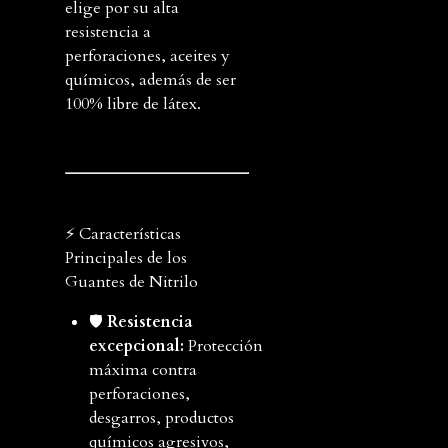
elige por su alta
resistencia a
perforaciones, aceites y
químicos, además de ser
100% libre de látex.
⚡ Características
Principales de los
Guantes de Nitrilo
🛡️
Resistencia
excepcional:
Protección
máxima contra
perforaciones,
desgarros, productos
químicos agresivos,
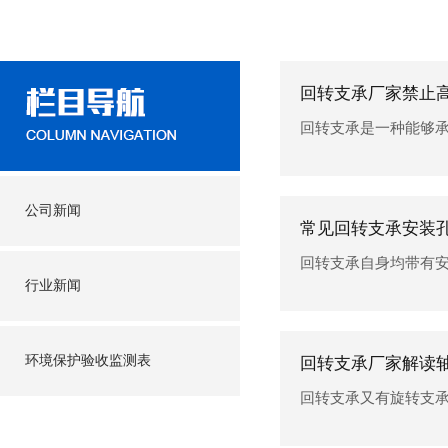
回转支承厂家禁止
回转支承是一种能够承受综
公司新闻
常见回转支承安装
回转支承自身均带有安装孔
行业新闻
环境保护验收监测表
回转支承厂家解读
回转支承又有旋转支承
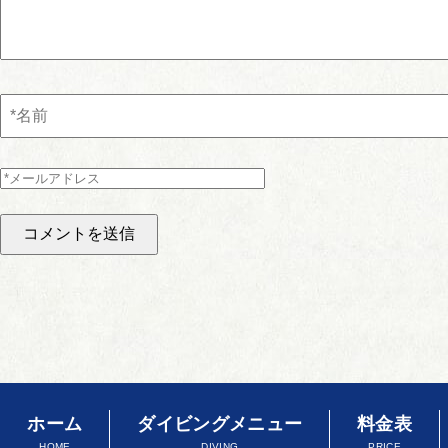
ホーム
ダイビングメニュー
料金表
HOME
DIVING
PRICE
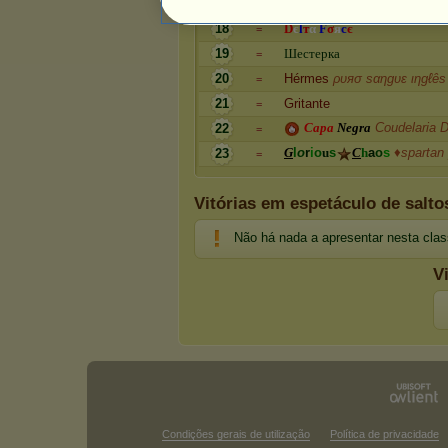
17
A
t
h
é
n
a
K
i
n
s
k
á
❣ τнє ƒigнτєr
=
18
D
є
l
т
α
F
σ
я
c
є
=
19
Ш
е
с
т
е
р
к
а
=
20
Hérmes
ρυяσ sαηgυε ιηgℓês
=
21
Gritante
=
C
a
p
a
N
e
g
r
a
Coudelaria 
22
=
G
l
o
r
i
o
u
s
C
h
a
o
s
♦spartan 
23
=
Vitórias em espetáculo de salto
Não há nada a apresentar nesta clas
V
Condições gerais de utilização
Política de privacidade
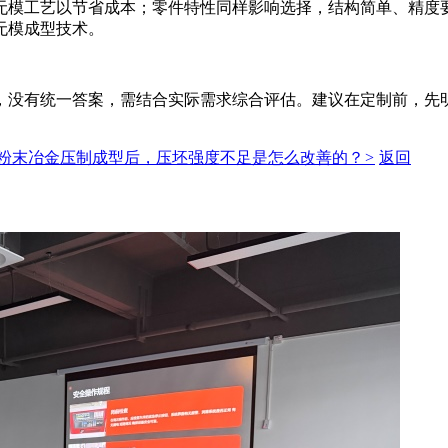
无模工艺以节省成本；零件特性同样影响选择，结构简单、精度
无模成型技术。
，没有统一答案，需结合实际需求综合评估。建议在定制前，先
。
粉末冶金压制成型后，压坯强度不足是怎么改善的？
>
返回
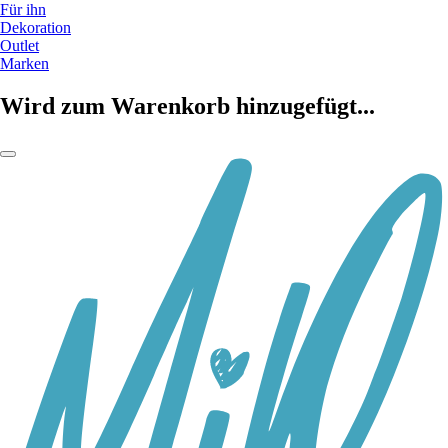
Für ihn
Dekoration
Outlet
Marken
Wird zum Warenkorb hinzugefügt...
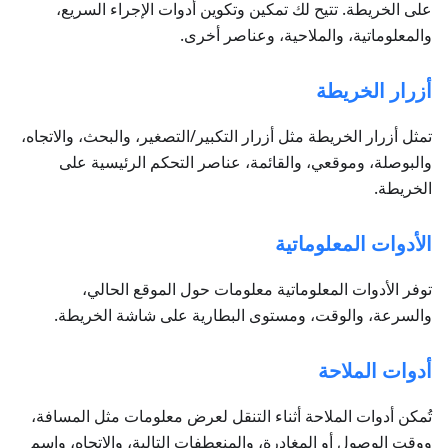
على الخريطة. تتيح لك تمكين وتكوين أدوات الإجراء السريع،
والمعلوماتية، والملاحية، وعناصر أخرى.
أزرار الخريطة
تمثل أزرار الخريطة مثل أزرار التكبير/التصغير، والبحث، والاتجاه،
والبوصلة، وموقعي، والقائمة، عناصر التحكم الرئيسية على
الخريطة.
الأدوات المعلوماتية
توفر الأدوات المعلوماتية معلومات حول الموقع الحالي،
والسرعة، والوقت، ومستوى البطارية على شاشة الخريطة.
أدوات الملاحة
تُمكن أدوات الملاحة أثناء التنقل لعرض معلومات مثل المسافة،
ووقت الوصول أو المغادرة، والمنعطفات التالية، والاتجاه، واسم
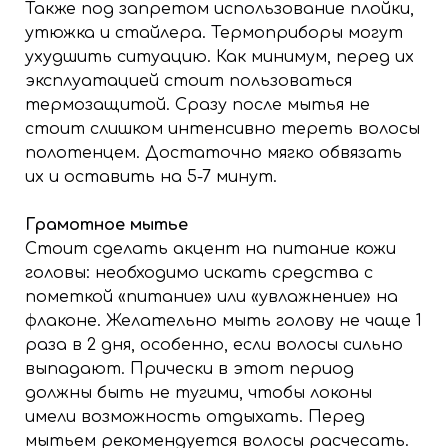
Также под запретом использование плойки,
утюжка и стайлера. Термоприборы могут
ухудшить ситуацию. Как минимум, перед их
эксплуатацией стоит пользоваться
термозащитой. Сразу после мытья не
стоит слишком интенсивно тереть волосы
полотенцем. Достаточно мягко обвязать
их и оставить на 5-7 минут.
Грамотное мытье
Стоит сделать акцент на питание кожи
головы: необходимо искать средства с
пометкой «питание» или «увлажнение» на
флаконе. Желательно мыть голову не чаще 1
раза в 2 дня, особенно, если волосы сильно
выпадают. Прически в этот период
должны быть не тугими, чтобы локоны
имели возможность отдыхать. Перед
мытьем рекомендуется волосы расчесать.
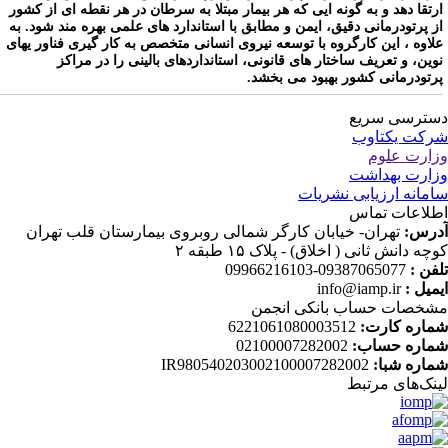
رتقا دهد و به گونه ایی که هر بیمار مبتلا به سرطان در هر نقطه ای از کشور
ز پرتودرمانی دقیق، ایمن و مطابق با استاندارد های علمی بهره مند شود. به
لاوه ، این کارگروه با توسعه نیروی انسانی متخصص به کار گیری فناور یهای
وین، و تعریف ساختار های قانونی، استانداردهای بالینی را در مراکز
رتودرمانی کشور بهبود می بخشد.
ترسی سریع
کت یکتاوب
ارت علوم
ارت بهداشت
مانه ارزیابی نشریات
لاعات تماس
رس:
تهران- خیابان کارگر شمالی روبروی بیمارستان قلب تهران
چه دانش ثانی ( اخلاق) - پلاک ۱۵ طبقه ۲
فن :
09387065077-09966216103
میل :
info@iamp.ir
خصات حساب بانکی انجمن
اره کارت:
6221061080003512
اره حساب:
02100007282002
اره شبا:
IR980540203002100007282002
نک‌های‌ مرتبط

**PROBLEM STATEMENT:** All that is wanted is a faithful reproduction of the line above with "والبوصلة، وموقعي، والقائمة،", the line with "تُمكن أدوات الملاحة", and every line in between.

**THE ANSWER:**
والبوصلة، وموقعي، والقائمة، عناصر التحكم الرئيسية على
الخريطة.
الأدوات المعلوماتية
توفر الأدوات المعلوماتية معلومات حول الموقع الحالي،
والسرعة، والوقت، ومستوى البطارية على شاشة الخريطة.
أدوات الملاحة
تُمكن أدوات الملاحة أثناء التنقل لعرض معلومات مثل المسافة،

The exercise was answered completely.